- _Required task A_:
Answer these three questions about the Evelyn Waugh excerpt, marking each answer as its question is marked:
(i) In what year was A Little Learning published?
(ii) What school in Hampstead did Waugh attend as a day boy?
(iii) At which public school was his elder brother Alec?

A LITTLE LEARNING BY EVELYN WAUGH
Arthur Evelyn St. John Waugh (1903-66) was a prolific English writer who wrote several highly-acclaimed novels. A Little Learning (London, 1964) was intended as the first volume of his autobiography, but was the only one published. Presented here is everything in it touching on Greek love.
Chapter Four. Education Begun
Describing his time as a day boy at a school in Hampstead, Middlesex called Heath Mount, which he attended aged nearly seven to thirteen from September 1910 to April 1917:
Assistant masters came and went. By no means all of them had university degrees. Some liked little boys too little and some too much. According to their tastes they mildly mauled us in the English scholastic way, fondling us in a manner just short of indecency, smacking us and pulling our hair in a manner well short of cruelty.
Describing his friends at Heath Mount:
There was another boy, a particular friend of mine, who came early to grief, falling to his death in a Paris street from the window of a notorious pederast and drug-taker.
On his elder brother Alec Waugh, attending public school at Sherborne:
My brother, as he has graphically described in his autobiography, got into a number of scrapes at school which culminated in his expulsion. This I never knew until I came to read his account of them. My father was anything but secretive; Alec’s misdemeanours must have been constantly in his thoughts. He never mentioned them in my presence. When from time to time I heard echoes of scandal, I indignantly repudiated them.

- _Exercise inputs_:
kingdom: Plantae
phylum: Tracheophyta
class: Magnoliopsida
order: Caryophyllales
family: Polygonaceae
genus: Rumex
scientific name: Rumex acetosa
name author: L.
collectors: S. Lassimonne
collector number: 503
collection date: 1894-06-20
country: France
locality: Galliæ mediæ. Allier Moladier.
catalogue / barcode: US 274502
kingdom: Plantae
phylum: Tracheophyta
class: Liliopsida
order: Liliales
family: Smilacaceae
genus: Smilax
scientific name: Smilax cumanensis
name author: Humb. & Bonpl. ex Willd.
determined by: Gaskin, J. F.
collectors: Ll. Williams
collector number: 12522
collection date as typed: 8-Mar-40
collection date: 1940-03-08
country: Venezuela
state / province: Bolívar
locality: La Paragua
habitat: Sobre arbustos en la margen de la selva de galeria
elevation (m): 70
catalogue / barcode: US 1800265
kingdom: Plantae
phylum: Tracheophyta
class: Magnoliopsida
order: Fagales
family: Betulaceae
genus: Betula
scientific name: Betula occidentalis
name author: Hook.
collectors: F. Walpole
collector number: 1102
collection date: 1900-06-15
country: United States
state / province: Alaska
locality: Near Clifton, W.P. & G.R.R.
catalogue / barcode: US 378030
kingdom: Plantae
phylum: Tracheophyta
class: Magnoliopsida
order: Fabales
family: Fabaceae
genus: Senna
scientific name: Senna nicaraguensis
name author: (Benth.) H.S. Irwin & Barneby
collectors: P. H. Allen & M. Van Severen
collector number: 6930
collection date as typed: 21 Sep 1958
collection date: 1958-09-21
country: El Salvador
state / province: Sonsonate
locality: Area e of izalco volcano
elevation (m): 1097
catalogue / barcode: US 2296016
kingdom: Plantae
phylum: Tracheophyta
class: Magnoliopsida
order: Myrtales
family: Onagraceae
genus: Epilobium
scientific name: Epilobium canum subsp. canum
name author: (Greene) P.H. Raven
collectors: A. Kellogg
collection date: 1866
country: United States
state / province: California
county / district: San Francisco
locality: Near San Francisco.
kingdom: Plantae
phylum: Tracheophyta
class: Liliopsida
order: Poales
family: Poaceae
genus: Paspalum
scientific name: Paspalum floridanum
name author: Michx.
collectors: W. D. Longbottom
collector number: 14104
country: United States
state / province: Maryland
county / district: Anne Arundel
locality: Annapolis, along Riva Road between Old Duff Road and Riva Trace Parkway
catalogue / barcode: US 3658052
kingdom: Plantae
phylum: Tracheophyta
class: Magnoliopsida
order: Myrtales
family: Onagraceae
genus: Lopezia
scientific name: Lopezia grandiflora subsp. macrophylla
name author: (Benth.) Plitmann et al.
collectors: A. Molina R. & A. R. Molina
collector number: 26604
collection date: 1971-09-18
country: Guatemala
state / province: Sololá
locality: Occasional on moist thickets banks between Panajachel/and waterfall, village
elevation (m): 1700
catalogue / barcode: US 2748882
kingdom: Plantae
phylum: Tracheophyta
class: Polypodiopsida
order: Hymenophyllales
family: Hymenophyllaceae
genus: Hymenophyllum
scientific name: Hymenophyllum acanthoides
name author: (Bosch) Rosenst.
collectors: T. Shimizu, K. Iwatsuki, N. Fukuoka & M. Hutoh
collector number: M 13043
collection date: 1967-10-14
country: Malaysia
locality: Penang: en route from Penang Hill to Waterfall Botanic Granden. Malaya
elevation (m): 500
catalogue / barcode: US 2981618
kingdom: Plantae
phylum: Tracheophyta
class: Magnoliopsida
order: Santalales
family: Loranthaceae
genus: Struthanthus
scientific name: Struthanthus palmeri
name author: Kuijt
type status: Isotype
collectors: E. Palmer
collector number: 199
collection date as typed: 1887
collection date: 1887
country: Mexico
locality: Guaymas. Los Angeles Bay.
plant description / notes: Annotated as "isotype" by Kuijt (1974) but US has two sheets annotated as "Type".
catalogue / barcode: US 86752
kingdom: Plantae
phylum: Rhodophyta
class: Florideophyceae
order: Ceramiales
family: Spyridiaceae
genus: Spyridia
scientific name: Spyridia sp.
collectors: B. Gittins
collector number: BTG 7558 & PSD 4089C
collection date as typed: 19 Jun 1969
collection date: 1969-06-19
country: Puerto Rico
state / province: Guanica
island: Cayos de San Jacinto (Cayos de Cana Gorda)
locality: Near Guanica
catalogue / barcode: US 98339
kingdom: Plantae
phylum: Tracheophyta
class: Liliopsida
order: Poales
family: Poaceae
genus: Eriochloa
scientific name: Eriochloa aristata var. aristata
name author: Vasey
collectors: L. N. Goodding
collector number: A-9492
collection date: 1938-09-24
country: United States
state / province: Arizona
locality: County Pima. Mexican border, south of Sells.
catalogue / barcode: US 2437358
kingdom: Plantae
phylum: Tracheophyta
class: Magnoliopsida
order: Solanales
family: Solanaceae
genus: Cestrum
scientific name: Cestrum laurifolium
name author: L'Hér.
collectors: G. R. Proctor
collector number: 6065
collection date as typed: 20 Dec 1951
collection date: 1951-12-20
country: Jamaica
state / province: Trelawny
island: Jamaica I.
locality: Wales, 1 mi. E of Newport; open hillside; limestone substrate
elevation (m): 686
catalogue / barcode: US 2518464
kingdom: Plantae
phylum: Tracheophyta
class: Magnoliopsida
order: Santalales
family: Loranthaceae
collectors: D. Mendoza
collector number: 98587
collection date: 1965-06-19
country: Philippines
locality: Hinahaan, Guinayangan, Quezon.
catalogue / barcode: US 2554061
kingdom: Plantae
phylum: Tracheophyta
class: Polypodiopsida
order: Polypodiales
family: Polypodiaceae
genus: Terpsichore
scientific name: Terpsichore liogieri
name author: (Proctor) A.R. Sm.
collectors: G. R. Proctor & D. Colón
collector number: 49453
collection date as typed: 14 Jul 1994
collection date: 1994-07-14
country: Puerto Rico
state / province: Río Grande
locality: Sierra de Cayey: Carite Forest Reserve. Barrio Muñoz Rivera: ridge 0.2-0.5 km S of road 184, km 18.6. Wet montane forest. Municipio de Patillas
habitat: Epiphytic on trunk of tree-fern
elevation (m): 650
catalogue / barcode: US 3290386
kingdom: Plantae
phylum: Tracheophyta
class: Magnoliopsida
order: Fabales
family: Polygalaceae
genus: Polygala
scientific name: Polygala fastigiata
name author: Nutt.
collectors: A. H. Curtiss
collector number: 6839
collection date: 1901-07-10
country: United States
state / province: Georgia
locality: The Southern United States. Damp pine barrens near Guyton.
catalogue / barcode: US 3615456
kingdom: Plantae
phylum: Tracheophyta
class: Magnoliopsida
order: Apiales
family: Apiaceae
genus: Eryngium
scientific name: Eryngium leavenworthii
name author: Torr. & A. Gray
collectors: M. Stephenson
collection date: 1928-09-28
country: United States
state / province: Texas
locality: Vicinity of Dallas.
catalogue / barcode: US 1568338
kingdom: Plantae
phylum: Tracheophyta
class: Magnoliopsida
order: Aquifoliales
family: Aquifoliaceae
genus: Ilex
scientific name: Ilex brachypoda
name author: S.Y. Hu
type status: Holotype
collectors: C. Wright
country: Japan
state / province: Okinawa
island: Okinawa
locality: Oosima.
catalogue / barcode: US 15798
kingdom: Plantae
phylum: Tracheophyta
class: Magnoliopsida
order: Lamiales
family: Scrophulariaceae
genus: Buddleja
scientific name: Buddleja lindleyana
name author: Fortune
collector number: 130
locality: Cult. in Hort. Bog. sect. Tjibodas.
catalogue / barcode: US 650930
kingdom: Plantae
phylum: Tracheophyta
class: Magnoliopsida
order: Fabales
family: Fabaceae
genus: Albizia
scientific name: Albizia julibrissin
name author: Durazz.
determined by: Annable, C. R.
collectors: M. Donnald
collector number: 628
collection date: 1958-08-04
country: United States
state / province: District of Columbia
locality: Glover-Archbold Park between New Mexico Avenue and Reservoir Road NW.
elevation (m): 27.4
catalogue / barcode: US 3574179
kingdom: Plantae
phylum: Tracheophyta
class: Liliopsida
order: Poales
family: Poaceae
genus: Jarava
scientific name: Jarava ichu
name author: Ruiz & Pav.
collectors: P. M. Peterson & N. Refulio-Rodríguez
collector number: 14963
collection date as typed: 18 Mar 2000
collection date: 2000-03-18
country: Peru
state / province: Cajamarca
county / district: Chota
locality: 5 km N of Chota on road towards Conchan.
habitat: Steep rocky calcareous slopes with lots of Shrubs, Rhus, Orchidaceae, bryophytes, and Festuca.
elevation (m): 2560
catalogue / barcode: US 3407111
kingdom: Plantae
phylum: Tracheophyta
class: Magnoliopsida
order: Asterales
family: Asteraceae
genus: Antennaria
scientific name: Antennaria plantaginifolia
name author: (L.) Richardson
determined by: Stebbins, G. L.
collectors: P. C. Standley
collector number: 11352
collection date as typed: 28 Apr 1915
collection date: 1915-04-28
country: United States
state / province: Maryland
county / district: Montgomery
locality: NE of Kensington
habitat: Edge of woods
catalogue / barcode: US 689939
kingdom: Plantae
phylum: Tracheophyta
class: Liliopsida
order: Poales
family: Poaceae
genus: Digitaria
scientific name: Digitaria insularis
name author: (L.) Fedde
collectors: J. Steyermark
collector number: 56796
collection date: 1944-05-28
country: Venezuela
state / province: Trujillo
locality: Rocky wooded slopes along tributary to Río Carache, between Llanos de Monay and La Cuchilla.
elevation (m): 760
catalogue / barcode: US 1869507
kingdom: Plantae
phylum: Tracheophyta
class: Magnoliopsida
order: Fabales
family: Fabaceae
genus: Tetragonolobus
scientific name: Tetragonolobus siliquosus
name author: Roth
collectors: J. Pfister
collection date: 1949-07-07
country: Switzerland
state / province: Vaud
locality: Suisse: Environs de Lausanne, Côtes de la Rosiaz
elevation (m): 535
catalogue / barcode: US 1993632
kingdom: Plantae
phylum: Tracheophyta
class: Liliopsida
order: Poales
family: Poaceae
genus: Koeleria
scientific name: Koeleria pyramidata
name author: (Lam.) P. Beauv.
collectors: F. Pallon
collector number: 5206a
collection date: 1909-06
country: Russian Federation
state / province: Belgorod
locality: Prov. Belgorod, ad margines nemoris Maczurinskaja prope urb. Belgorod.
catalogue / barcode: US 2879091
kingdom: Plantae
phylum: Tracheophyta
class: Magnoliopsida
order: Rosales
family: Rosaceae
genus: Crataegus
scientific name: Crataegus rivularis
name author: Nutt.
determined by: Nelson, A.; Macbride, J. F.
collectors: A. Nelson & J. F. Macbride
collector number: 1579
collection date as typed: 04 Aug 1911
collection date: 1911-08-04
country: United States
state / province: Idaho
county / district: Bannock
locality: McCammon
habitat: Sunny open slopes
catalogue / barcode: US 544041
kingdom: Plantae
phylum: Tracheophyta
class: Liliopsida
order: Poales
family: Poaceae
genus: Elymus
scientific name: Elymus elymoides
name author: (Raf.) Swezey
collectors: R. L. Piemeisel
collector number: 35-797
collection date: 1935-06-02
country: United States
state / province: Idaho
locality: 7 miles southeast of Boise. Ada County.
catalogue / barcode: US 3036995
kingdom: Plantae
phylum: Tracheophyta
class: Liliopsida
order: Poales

- _Required task B_: Rewrite the catalog records above as a two-column CSV with the headers field and value, starting at the line that contains "scientific name: Buddleja lindleyana" and ending at the line that contains "state / province: District of Columbia". Put each field name and its value in its own quoted field, one row per line, with any line breaks turned into spaces.

- _Exercise answer A_:
(i) 1964
(ii) Heath Mount
(iii) Sherborne

- _Exercise answer B_:
field,value
"scientific name:","Buddleja lindleyana"
"name author:","Fortune"
"collector number:","130"
"locality:","Cult. in Hort. Bog. sect. Tjibodas."
"catalogue / barcode:","US 650930"
"kingdom:","Plantae"
"phylum:","Tracheophyta"
"class:","Magnoliopsida"
"order:","Fabales"
"family:","Fabaceae"
"genus:","Albizia"
"scientific name:","Albizia julibrissin"
"name author:","Durazz."
"determined by:","Annable, C. R."
"collectors:","M. Donnald"
"collector number:","628"
"collection date:","1958-08-04"
"country:","United States"
"state / province:","District of Columbia"